By the Chronicle Editorial Board, Bozeman Daily Chronicle
A Gallatin County judge has ordered the state Department of Environmental Quality back to the drawing board before it renews a wastewater discharge permit for the Lazy J South, a residential and commercial development in Big Sky.
Anyone who cares about the welfare of the Gallatin River should welcome the court’s ruling.
DEQ had renewed the permit after concluding the Lazy J sewage treatment facility did not contribute significant changes to groundwater quality. But Judge Peter Ohman found the agency did not consider the cumulative effects of all pollution sources as required by state law.
The Gallatin River is the poster child of what cumulative effects can do to a waterway.

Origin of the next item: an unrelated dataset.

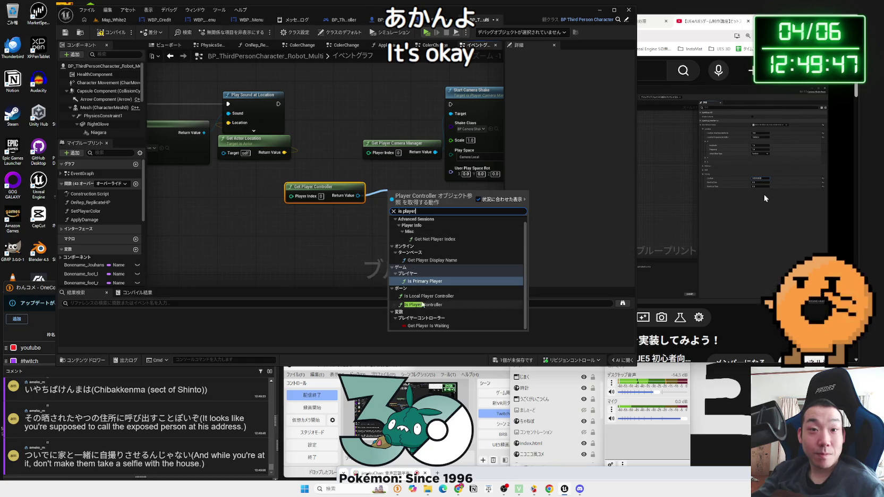
click(423, 305)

Decades of rapid — and now accelerating — development have led to high nutrient levels that have caused algae blooms in recent years. And those blooms threaten aquatic life in the river. Upper Missouri Waterkeeper Executive Director Guy Alsentzer characterized the deterioration of the river’s quality as “death by a thousand cuts.”
The Lazy J’s discharge may not contribute much additional pollution to the water. But continue to allow a whole lot of developments to put a little bit in the water and it adds up. Taken in total, all these discharges are clearly harming the river. The DEQ designated the Gallatin as “impaired” this past summer in response to the blooms.